• _What to work on_
Pull out each line of the data that contains the string "item". Case counts.

*** Opening Dataset excerpts ***

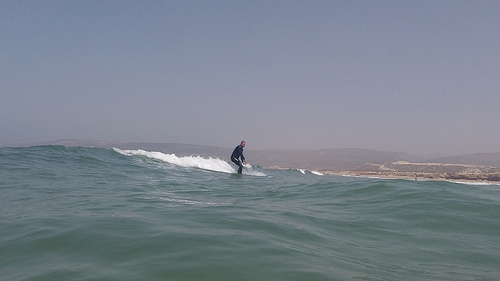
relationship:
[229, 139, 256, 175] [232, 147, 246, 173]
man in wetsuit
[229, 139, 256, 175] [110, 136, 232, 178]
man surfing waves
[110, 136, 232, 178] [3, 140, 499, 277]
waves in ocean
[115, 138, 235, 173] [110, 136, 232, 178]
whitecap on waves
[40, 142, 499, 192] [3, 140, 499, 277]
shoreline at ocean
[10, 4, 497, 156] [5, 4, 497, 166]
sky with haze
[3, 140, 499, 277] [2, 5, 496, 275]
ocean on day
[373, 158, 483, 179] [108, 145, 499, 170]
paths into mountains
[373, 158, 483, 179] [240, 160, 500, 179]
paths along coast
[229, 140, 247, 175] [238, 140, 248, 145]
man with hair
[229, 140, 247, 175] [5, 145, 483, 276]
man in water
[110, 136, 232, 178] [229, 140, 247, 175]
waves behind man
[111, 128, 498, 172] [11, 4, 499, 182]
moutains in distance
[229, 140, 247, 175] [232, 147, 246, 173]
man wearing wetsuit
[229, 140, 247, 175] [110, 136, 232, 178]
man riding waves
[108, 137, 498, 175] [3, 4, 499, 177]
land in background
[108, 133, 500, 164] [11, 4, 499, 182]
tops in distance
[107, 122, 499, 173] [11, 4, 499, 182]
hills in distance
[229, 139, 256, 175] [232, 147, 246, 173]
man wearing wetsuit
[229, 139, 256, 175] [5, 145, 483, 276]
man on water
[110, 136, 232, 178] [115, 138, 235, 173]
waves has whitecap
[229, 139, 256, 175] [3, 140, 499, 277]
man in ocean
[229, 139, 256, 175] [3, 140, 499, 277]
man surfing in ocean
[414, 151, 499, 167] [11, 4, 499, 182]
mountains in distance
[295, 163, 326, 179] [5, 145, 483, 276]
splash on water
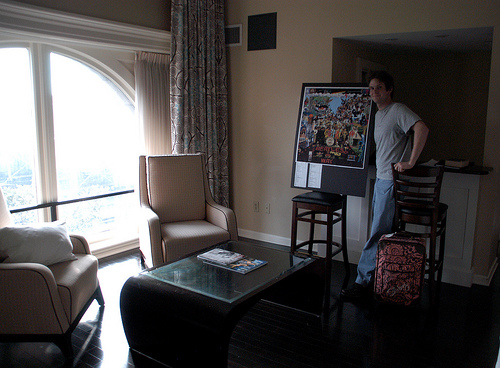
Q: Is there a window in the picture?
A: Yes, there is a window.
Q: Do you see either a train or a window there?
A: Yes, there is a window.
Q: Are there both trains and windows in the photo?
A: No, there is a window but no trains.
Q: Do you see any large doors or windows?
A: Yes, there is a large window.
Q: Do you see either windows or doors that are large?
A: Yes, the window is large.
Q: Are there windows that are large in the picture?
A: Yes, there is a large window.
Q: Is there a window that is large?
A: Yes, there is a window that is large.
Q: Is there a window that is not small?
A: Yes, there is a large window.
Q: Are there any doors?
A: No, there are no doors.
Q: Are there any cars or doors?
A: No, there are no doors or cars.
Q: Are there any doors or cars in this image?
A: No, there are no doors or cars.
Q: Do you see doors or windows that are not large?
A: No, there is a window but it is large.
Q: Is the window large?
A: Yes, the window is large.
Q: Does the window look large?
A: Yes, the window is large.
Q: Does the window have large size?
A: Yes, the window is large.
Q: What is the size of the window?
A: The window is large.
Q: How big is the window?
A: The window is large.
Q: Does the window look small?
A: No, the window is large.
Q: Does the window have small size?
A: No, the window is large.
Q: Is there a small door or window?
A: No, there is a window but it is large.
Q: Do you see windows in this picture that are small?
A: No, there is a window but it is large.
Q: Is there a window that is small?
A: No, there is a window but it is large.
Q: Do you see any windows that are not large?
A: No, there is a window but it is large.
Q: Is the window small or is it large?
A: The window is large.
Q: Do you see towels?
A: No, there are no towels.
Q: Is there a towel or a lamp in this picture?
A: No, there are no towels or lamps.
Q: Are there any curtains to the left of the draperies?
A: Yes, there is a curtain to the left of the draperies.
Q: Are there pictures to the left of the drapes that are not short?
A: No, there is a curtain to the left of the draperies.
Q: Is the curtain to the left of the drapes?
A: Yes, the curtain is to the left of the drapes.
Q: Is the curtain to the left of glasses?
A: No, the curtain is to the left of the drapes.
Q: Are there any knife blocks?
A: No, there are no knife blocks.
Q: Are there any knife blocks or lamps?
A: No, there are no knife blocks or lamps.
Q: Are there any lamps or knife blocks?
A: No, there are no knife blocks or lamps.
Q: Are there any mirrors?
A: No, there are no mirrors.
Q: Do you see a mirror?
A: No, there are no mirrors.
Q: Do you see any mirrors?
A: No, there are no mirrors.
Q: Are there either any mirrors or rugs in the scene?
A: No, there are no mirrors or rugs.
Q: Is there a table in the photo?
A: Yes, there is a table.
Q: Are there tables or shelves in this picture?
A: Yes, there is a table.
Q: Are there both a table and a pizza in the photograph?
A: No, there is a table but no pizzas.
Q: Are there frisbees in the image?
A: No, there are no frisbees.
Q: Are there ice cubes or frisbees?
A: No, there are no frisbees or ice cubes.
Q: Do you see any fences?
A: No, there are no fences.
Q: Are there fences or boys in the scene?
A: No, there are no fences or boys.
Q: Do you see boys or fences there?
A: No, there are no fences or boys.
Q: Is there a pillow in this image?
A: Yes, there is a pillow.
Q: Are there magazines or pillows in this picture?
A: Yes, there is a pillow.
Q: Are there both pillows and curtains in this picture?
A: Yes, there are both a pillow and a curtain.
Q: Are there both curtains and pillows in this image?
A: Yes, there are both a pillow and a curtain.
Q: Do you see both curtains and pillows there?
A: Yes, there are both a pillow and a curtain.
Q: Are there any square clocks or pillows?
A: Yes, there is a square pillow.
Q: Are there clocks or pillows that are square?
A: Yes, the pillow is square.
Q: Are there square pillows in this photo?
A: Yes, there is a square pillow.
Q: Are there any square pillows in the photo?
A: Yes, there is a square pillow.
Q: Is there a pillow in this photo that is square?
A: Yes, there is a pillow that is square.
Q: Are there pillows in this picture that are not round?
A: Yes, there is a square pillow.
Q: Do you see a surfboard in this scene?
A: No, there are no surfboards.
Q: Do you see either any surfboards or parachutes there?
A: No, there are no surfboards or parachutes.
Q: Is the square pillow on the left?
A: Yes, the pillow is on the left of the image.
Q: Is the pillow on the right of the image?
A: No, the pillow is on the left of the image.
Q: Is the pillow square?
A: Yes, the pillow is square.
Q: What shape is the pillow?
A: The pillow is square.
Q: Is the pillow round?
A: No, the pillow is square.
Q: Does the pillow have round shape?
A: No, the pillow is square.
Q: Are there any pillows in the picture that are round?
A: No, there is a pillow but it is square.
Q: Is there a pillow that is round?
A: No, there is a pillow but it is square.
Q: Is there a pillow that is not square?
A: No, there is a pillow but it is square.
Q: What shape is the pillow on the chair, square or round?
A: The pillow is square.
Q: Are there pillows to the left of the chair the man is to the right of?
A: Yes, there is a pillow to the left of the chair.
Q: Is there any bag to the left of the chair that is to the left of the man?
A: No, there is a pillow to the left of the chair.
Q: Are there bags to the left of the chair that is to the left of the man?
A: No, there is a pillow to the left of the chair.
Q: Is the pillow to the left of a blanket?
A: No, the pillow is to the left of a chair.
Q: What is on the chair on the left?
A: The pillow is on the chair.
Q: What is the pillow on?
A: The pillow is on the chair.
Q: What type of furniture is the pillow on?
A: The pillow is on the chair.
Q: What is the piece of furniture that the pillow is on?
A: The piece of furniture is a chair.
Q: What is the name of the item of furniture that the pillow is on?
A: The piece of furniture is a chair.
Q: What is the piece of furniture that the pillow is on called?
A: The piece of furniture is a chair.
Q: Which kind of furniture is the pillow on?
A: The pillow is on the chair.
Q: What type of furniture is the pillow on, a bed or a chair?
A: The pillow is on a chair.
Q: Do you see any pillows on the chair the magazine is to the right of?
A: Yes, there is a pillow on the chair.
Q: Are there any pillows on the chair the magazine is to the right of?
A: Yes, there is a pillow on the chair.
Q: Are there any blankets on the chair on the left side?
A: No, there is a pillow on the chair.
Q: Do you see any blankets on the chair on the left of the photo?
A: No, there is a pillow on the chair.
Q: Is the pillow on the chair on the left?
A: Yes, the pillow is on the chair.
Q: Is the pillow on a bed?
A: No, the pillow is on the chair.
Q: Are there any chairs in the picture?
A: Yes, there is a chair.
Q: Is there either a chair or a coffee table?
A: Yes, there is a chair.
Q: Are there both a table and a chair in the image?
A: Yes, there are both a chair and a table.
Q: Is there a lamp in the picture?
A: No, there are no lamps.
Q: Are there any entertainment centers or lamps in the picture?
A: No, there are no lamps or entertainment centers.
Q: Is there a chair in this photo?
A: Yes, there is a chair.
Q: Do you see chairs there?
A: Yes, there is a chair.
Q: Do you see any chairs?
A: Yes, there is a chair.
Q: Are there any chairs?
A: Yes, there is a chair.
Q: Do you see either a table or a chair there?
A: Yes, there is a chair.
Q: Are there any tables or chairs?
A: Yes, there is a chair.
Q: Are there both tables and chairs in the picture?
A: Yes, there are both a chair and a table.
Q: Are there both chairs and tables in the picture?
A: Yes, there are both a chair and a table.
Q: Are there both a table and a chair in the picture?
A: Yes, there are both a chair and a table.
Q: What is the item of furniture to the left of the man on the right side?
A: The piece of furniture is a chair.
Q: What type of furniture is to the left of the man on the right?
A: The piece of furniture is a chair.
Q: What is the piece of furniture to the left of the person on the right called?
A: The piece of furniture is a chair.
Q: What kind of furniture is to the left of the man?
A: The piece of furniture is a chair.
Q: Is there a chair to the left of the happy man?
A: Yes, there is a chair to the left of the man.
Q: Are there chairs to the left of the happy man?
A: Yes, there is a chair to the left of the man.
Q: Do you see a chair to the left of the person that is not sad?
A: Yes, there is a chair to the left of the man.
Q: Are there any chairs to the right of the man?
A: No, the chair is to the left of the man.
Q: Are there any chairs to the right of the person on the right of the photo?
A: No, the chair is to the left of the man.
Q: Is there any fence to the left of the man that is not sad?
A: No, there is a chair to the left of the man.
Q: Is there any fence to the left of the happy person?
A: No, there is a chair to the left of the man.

*** Closing Dataset excerpts ***
*** Opening Dataset excerpts ***

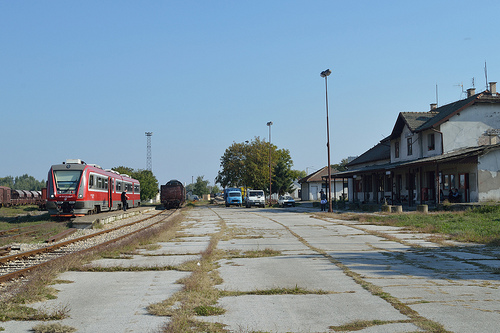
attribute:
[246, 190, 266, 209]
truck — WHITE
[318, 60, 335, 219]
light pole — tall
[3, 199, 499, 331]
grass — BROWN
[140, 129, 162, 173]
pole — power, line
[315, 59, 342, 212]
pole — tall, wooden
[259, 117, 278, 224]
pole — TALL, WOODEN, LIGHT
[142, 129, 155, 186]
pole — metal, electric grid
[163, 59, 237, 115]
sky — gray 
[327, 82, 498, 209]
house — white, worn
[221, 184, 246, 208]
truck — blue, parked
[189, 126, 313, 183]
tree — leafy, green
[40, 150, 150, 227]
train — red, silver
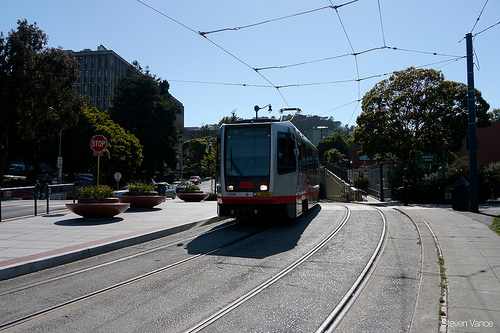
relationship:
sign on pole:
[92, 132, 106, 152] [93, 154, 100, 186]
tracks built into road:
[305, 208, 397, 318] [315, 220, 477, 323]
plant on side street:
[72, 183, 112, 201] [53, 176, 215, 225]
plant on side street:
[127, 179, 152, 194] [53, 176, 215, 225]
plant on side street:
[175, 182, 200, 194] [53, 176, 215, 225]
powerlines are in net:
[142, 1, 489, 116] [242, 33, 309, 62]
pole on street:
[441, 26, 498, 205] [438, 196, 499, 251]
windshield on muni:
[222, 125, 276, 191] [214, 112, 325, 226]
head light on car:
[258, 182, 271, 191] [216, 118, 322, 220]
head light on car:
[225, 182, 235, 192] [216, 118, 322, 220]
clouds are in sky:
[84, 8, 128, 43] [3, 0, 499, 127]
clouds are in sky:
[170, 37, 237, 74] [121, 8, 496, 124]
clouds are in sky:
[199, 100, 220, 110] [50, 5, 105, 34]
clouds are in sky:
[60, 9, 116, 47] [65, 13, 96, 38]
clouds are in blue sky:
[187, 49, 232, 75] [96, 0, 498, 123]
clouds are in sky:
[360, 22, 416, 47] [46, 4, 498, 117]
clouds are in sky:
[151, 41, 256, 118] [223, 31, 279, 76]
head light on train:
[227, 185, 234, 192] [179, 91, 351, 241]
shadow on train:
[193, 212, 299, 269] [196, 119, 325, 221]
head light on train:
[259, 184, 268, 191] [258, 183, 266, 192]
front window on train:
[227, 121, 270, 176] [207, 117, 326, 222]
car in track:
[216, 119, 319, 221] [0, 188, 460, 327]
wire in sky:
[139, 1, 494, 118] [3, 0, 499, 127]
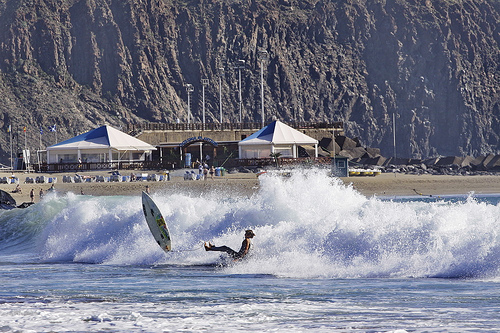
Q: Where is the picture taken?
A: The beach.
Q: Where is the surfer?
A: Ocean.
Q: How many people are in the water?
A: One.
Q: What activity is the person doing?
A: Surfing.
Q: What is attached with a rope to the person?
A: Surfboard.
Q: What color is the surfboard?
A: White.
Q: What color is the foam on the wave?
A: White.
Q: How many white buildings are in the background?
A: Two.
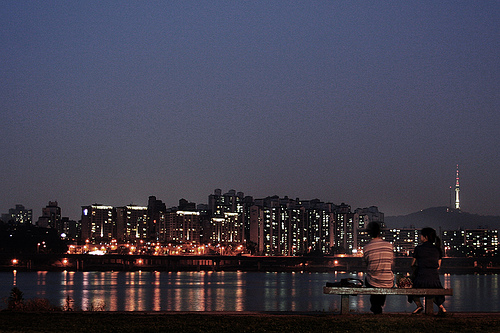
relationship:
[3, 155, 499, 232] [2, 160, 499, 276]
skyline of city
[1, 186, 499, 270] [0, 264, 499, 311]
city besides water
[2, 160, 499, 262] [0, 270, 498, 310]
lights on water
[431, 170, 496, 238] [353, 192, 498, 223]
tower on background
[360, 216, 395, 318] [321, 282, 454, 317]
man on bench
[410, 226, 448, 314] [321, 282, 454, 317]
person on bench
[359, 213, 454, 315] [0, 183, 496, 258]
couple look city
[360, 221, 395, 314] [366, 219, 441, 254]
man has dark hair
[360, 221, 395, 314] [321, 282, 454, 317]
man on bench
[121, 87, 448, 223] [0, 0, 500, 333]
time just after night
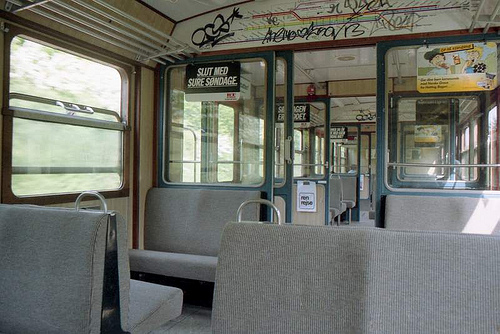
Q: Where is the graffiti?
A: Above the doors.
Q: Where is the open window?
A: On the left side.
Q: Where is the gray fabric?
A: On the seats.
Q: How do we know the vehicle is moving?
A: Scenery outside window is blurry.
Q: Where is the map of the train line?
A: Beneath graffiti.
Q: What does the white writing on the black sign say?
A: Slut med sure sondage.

*** Closing Dataset excerpts ***

• _Task answer_
Q: What is the name of the item of furniture that the pillow is on?
Q: What is the item of furniture to the left of the man on the right side?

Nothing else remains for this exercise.